West Dunbartonshire WASPI women take their case to Jeremy Corbyn

Campaigner Louise Robertson (left) meets Labour leader Corbyn at the Labour Party Conference in Dundee.
By Bill Heaney
Increases in the State Pension age for women born in the 1950s was one of the many issues on the agenda at the Labour Party Conference in Dundee over the weekend.
Campaigner Louise Robertson was to the fore when the WASPI women lobbied the Labour leader, Jeremy Corbyn, Jean Ann Mitchell, the prospective Labour parliamentary candidate for West Dunbartonshire and Paul Sweeney, the Springburn Labour MP, pictured below.
The Pensions Act 1995 provided for the State Pension age (SPA) for women to increase from 60 to 65 over the period April 2010 to 2020.
The Pensions Act 2011 was designed to accelerate the latter part of this timetable, starting in April 2016 when women’s SPA was 63, so that it would reach 65 in November 2018.
The equalised SPA would then rise to 66 by October 2020. The reason was increases in life expectancy since the timetable was last revised.
It was initially intended that the equalised SPA would then rise to 66 by April 2020.
However, because of concerns expressed at the short notice of significant increases for some women (as much as two years compared to the timetable in existing legislation) the Government made a concession when the legislation was in its final stages.
This limited the maximum increase under the Act at 18 months, at a cost to the Exchequer of £1.1 bn.
However, some women born in the 1950s argue they have been hit particularly hard, with significant changes to their SPA imposed with a lack of appropriate notification.
The campaign Women Against State Pension Inequality (WASPI) is calling for “fair transitional state pension arrangements,” which they say translates into a ‘bridging pension’ paid from age 60 to SPA.
The women’s petition calls for a non-means tested bridging pension for women born on or after 6/4/1950 who are affected by the 1995 and 2011 Pension Acts.
They want compensation for those at risk of losing up to around £45,000 and to be given proper notification for any future changes.

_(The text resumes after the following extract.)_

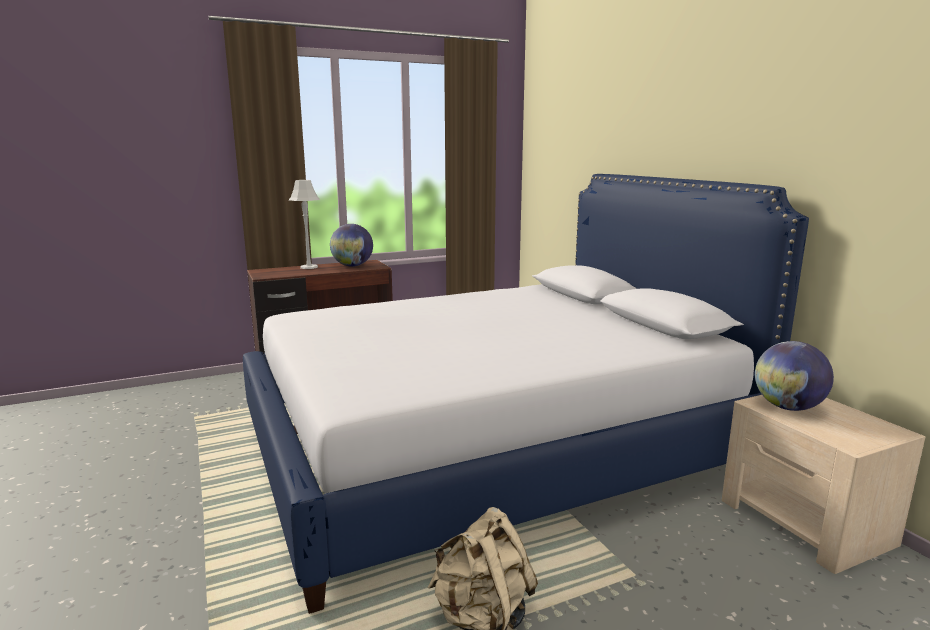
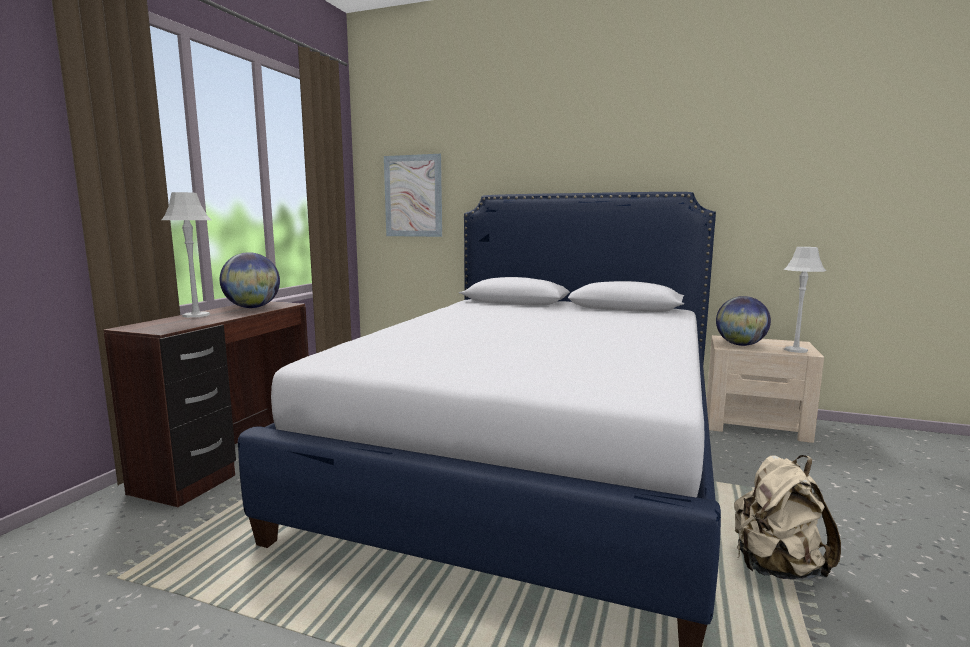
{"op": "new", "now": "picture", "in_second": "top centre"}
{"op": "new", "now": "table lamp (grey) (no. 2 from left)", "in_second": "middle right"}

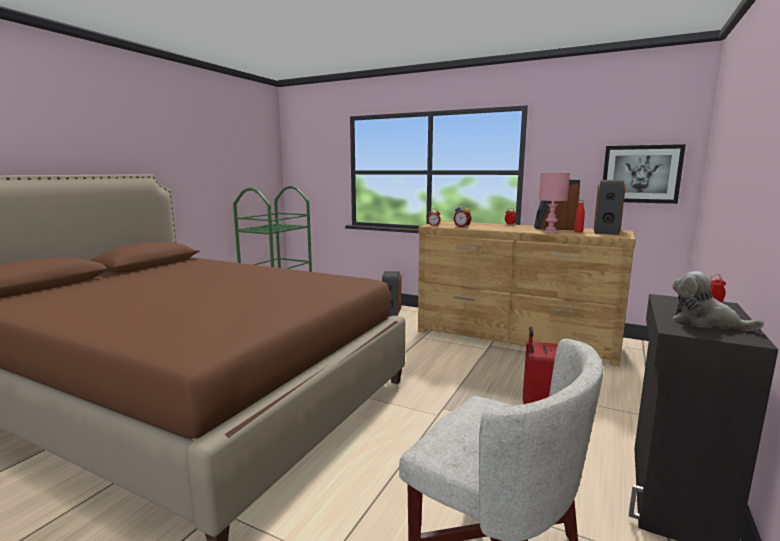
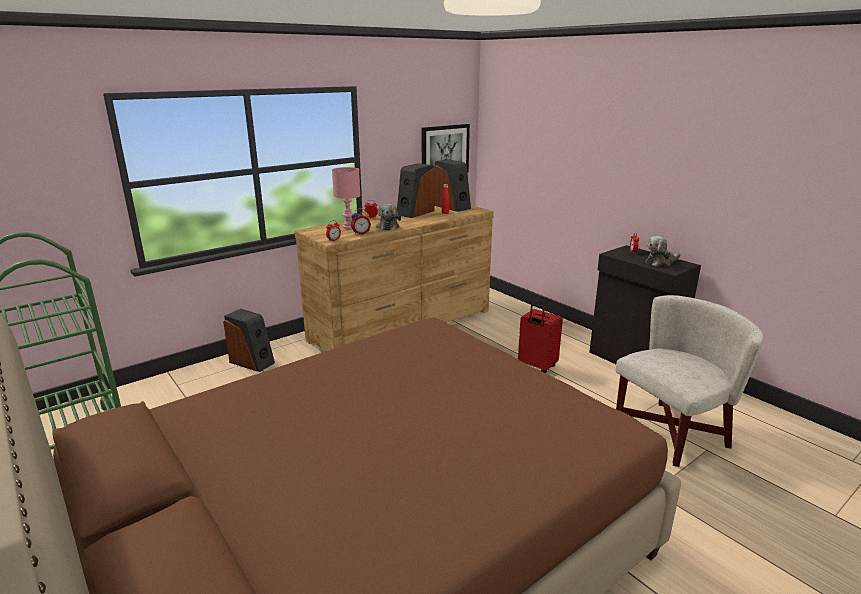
{"op": "new", "now": "plush toy (no. 1 from left)", "in_second": "centre"}
{"op": "shifted", "was": "table lamp (pink)", "in_first": "middle right", "in_second": "centre"}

In a March 2015, a report on Communication of State Pension age changes, the Work and Pensions Select Committee concluded that “more could and should have been done” to communicate the changes and called on the Government to “explore the option of permitting a defined group of women who have been affected by state pension age changes to take early retirement, from a specified age, on an “actuarially neutral basis”.
The issue has been debated in Parliament on a number of occasions and an all Party Parliamentary Group on State Pension Inequality for Women has been set up to “hold the government to account on the issue of transitional arrangements to compensate 1950s women who are affected by changes to the state pension age and to campaign on issues around the state pension age.”

West Dunbartonshire ladies meet the wife of Labour leader Jeremy Corbyn (centre).